After 15 good years, the Dog Who Smiles (Tewa terrier, from Española to Bethel) developed kidney disease. Among her contributions to innumerable neighbor kids, alpaca camp, her cat, and myself, she left just as the swallows were arriving. For the first time I could put up a bird box, jerryrigged but evidently acceptable.
The box is placed on the north side of the house to keep it from getting too hot. There is a hinge so I can clean the box after the birds leave, about the 2nd or 3rd week in July (keeps pests and parasites down for next year.) I still don’t know why the birds start so many nests in different boxes and why so many birds try to build in the same box. It’s also hard to tell who the parents are supposed to be as there seems to be more than one pair involved with this box. I recorded the sounds from the box and the approaching adults, but it is tedious to edit so will provide a link later.

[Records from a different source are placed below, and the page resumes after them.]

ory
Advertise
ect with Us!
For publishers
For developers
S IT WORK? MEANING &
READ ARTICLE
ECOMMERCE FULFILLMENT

The mud swallows come later than these swallows which are among the earliest birds to arrive and they therefore leave about 2 weeks later. I once had the mud swallows build in a hole in the west wall of the house, but only that once.
For some reason, I and others around town have noticed fewer birds, big and little, than in years past. It’s not just because people build on the tundra or fill in the ponds or drive too fast on the dirt roads. Maybe it is just this colder spring.
Sanitation is important to birds and other animals like us. Click on these images to see the larger versions.
This bird is carrying out the fecal sack from the nest. I used the binoculars one time to watch as one adult arrived. The adult inside the box deftly turned and neatly defecated the anuk bag so the arriving adult could take it away.
Fecal bag. When I have been watching, the birds will take the sack out of sight behind the neighbors, towards the tundra pond (“naturally constructed wetlands system”)
Fecal splat. The usual kind of bird dropping.